Last February the province announced a $500-million incentives program for would-be petrochemical facilities in Alberta’s industrial heartland. The idea was to offset Alberta’s high construction costs by offering royalty credits for petrochemical plant operators.
She stood by her decision to introduce provincial carbon taxes, a move which takes effect Jan. 1, only days after a federal decision on pricing carbon is expected.
WATCH ABOVE: During her State of the Province address, Alberta Premier Rachel Notley said “we need to take control of the climate change issue, before it takes control of us” when speaking on the Climate Leadership Plan.
She said her government would be “spelling out a framework” for a conversion from a coal-dependant system to a cleaner power production model this fall.
Notley also spoke of the importance of securing new overseas trading partners for Alberta and getting access to tidewater. She suggested she is waiting on decisions around pipelines from the federal government.
WATCH ABOVE: Alberta Premier Rachel Notley spoke to ending Alberta’s landlock when it comes to being able to sell to a global market.
On heath care and education:
Notley said her government is managing the province’s economic losses without cutbacks to public services like health care and education.
“When someone in a family is diagnosed with a serious illness, they don’t want a lecture about the price of oil.”
Notley referenced the construction of Calgary’s new Tom Baker Cancer Centre, slated for next year, as an example of her government’s commitment to improving care. She also suggested the construction would provide hundreds of jobs as the unemployment rate continues to skyrocket.
She spoke highly about the government’s agreement last week with the Alberta Medical Association to hold spending increases to about two per cent through 2018.
She also suggested that Albertans’ access to good education “is arguably the single most important investment the government of Alberta cane make in the cause of building a better, more diversified, more value-added and more resilient economy.”
Earlier Wednesday, the NDP announced an extension to Alberta’s tuition freeze until the fall of 2018. The freeze started in 2015.
On managing the budget:
Notley said provincial revenues have dropped by almost 15 per cent.
While she suggested the government could act as a “shock absorber” for a time, she also noted that the provincial budget would have to eventually come back into balance.
“We are very unlikely to have headroom for major new spending proposals until recovery arrives.”

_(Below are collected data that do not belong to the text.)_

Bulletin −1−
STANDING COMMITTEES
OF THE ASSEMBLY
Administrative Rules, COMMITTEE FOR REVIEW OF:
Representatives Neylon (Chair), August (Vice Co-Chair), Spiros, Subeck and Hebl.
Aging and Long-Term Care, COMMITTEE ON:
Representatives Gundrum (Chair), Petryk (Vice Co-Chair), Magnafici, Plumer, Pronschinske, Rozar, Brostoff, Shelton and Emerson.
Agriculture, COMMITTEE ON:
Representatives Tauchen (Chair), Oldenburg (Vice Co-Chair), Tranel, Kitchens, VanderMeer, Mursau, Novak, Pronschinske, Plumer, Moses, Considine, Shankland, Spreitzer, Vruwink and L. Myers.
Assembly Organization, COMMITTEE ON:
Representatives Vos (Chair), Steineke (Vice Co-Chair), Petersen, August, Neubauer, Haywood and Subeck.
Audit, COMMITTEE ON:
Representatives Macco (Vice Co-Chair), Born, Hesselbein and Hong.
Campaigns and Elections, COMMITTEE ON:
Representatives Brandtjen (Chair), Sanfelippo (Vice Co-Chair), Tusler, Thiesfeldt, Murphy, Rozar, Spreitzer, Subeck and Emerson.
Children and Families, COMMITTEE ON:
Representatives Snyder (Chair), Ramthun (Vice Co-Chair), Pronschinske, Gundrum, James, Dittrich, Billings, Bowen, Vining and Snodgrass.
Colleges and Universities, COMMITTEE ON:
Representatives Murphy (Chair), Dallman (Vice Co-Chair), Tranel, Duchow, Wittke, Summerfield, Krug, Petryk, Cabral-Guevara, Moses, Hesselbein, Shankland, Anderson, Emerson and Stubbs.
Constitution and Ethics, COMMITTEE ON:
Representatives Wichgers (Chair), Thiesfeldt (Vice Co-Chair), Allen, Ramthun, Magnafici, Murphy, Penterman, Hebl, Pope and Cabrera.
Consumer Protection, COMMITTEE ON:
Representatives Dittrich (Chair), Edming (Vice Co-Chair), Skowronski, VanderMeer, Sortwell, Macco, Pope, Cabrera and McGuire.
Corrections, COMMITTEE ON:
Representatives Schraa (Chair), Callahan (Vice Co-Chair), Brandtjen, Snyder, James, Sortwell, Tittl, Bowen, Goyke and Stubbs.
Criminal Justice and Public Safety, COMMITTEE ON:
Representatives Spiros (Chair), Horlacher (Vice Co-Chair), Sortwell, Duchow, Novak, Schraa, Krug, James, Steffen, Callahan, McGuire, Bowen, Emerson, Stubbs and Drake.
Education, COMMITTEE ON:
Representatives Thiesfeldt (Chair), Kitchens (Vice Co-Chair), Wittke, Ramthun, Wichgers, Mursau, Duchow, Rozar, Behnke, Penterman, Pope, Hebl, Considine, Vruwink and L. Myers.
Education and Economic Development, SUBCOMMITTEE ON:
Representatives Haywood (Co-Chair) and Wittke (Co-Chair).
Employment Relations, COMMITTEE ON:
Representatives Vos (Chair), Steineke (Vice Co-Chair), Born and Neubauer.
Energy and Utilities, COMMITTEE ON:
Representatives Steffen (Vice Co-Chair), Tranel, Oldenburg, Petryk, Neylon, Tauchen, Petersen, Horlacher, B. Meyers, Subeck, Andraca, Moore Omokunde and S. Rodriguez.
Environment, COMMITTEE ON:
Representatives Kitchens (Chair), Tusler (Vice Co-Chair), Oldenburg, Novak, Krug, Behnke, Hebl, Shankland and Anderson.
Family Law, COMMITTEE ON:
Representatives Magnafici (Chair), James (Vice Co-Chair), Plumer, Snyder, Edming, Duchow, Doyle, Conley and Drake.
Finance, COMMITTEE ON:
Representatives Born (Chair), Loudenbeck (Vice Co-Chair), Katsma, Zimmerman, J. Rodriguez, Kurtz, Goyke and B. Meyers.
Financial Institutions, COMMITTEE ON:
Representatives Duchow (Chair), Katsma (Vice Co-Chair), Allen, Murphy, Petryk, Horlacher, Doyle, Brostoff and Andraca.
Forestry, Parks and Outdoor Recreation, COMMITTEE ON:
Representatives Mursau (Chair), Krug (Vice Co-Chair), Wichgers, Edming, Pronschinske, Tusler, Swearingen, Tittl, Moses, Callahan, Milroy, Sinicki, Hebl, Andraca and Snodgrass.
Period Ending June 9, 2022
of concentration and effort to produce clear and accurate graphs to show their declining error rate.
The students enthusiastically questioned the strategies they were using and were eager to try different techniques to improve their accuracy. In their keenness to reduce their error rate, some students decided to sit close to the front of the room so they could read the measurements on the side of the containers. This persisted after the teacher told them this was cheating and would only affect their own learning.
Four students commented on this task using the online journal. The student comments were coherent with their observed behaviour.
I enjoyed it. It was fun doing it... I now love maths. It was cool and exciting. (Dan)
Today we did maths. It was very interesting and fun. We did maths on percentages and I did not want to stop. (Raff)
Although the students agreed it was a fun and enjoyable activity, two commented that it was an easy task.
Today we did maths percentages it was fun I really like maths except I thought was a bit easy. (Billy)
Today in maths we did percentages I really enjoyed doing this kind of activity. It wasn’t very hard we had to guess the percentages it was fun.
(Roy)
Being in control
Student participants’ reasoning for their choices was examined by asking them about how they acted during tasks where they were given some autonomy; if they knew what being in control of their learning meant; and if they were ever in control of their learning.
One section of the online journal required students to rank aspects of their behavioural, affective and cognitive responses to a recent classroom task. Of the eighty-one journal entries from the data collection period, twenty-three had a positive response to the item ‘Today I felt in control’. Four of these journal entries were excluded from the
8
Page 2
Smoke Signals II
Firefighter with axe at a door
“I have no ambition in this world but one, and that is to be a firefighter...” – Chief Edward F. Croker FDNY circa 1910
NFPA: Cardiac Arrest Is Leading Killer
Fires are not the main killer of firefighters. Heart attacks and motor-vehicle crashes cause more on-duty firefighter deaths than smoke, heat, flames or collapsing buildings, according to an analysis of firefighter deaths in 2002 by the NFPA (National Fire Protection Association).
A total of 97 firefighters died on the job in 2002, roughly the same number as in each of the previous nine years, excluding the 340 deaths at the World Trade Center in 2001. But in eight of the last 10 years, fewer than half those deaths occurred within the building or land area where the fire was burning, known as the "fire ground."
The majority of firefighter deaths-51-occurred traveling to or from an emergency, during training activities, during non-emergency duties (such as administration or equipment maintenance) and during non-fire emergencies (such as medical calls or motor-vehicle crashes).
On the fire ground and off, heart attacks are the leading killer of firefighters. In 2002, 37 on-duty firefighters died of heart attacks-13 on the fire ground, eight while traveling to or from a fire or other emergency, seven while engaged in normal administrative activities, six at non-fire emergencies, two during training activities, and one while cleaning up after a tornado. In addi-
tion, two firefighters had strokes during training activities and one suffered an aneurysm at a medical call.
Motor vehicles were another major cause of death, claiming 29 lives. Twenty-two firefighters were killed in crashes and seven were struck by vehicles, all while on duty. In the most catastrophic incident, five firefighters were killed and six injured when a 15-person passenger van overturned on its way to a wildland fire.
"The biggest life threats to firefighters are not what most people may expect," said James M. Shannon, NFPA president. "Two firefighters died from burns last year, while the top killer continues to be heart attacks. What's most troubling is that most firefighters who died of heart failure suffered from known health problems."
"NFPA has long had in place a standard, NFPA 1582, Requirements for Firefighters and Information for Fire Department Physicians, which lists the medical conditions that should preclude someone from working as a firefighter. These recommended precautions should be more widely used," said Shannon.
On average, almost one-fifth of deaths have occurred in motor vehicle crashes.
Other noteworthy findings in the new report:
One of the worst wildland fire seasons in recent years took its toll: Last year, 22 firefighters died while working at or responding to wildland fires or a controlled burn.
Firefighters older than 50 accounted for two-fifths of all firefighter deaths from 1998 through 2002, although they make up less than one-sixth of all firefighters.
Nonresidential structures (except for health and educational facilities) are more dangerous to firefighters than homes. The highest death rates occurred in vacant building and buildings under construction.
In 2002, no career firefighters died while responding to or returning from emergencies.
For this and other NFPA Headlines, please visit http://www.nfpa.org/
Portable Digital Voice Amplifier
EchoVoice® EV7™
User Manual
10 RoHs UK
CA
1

Notley also suggested her government’s increases to borrowing limits will support employment and growth.
She promised legislation would be coming soon to support tax credits that would help entrepreneurs and small and medium-sized businesses get access to capital.
She stood by her decision to increase Alberta’s minimum wage to $15 an hour by 2018, “so that better times will be widely shared, and no one will be left behind.” The move has been highly criticized by some Alberta business owners.
On Fort McMurray:
Notley used Fort McMurray’s ongoing recovery from a massive wildfire last May as an example of the province’s resiliency.
“When, in dark economic times, we need to look for inspiration, we can find it in the incredible heroism and dedication of our first responders, of the volunteers in Fort McMurray and throughout the province, and in the resilience of the people of Fort McMurray themselves,” Notley said.
Notley called Calgary “a city that drives our national economy and doesn’t back down from any challenge.”
Speaking from the city’s Jack Singer Concert Hall, Notley said Calgary and the province are facing “a very significant economic shock together.”
She promised the development of Calgary’s southwest ring road will support over 8,500 person-years of employment over the next five years.